== Directions for this task ==
Reproduce all of the data exactly. Images are not to appear in the reply.

== Dataset content ==
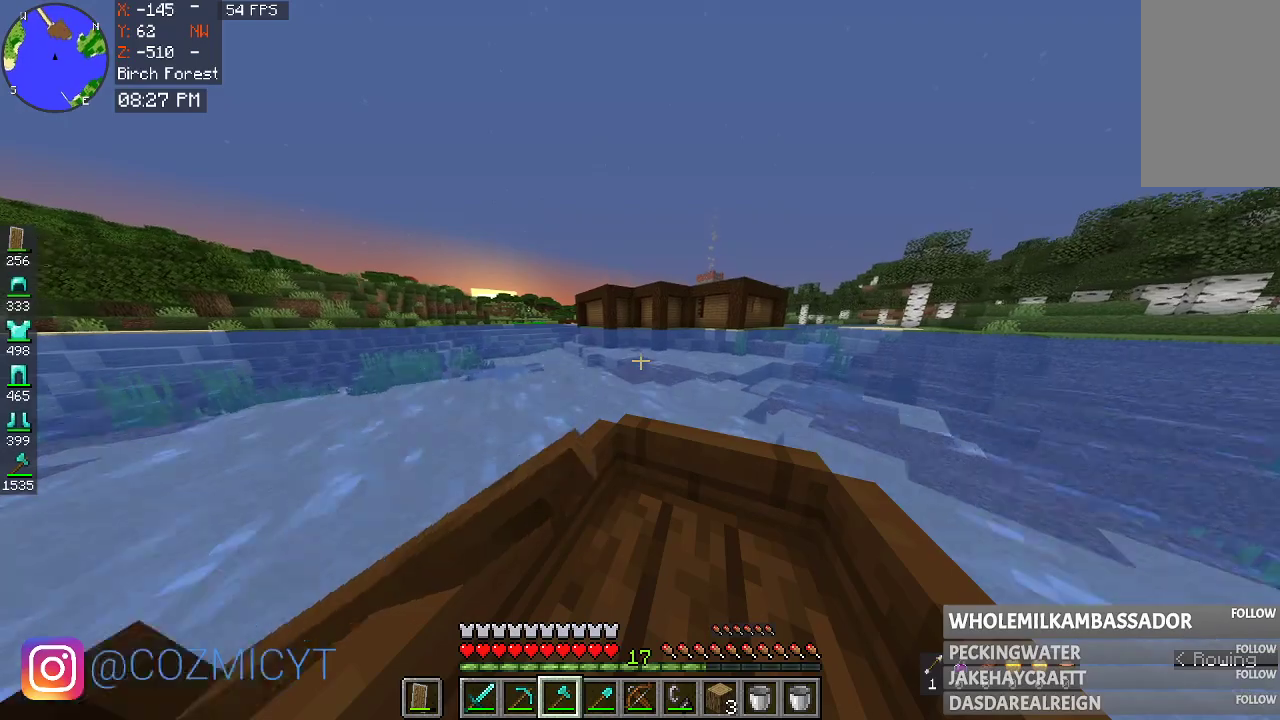
{"keys": ["w"], "mouse": [], "events": [[133, "d", "down"], [333, "d", "up"]]}
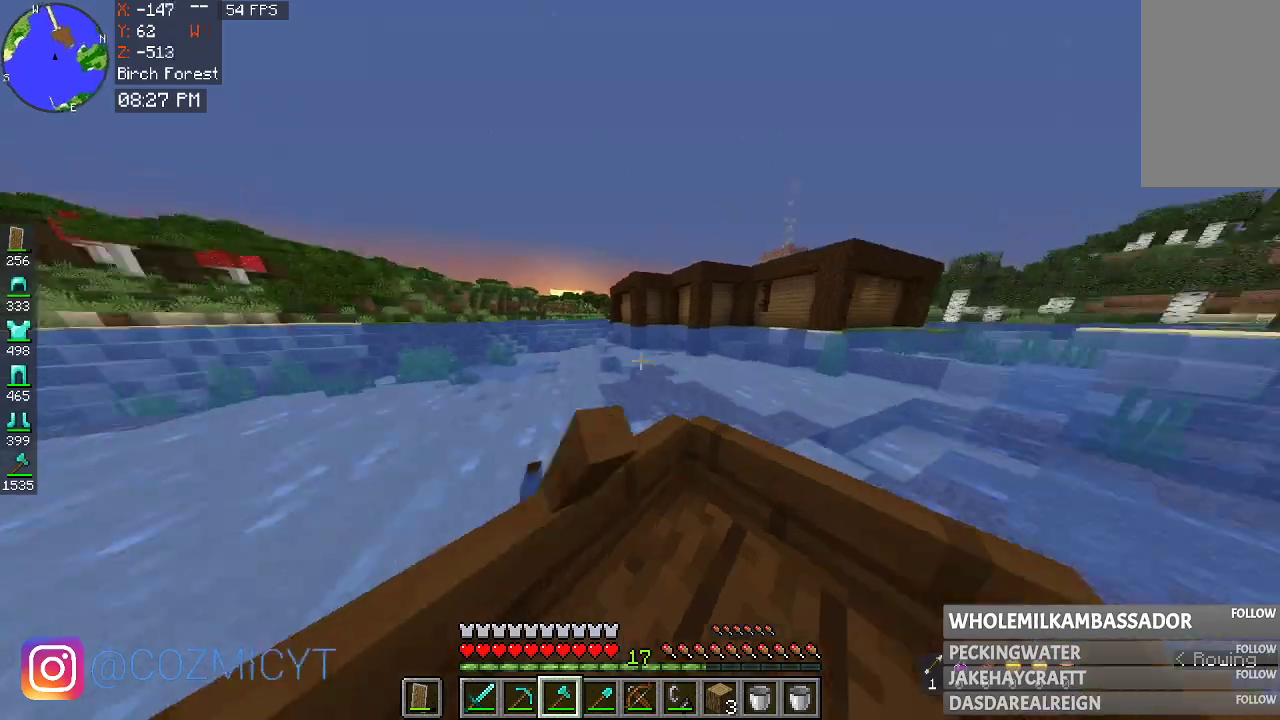
{"keys": ["w"], "mouse": [], "events": []}
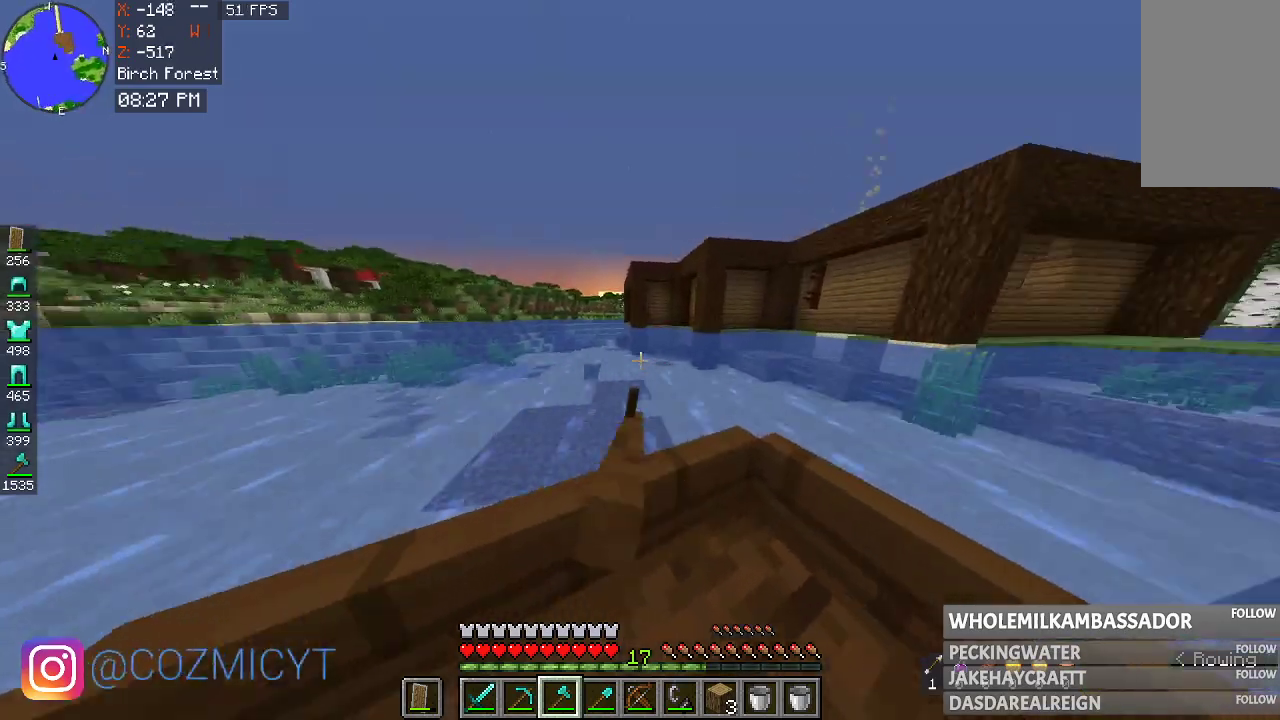
{"keys": ["w"], "mouse": [], "events": []}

== Result of this exercise ==
{"keys": ["w"], "mouse": [], "events": [[133, "d", "down"], [333, "d", "up"]]}
{"keys": ["w"], "mouse": [], "events": []}
{"keys": ["w"], "mouse": [], "events": []}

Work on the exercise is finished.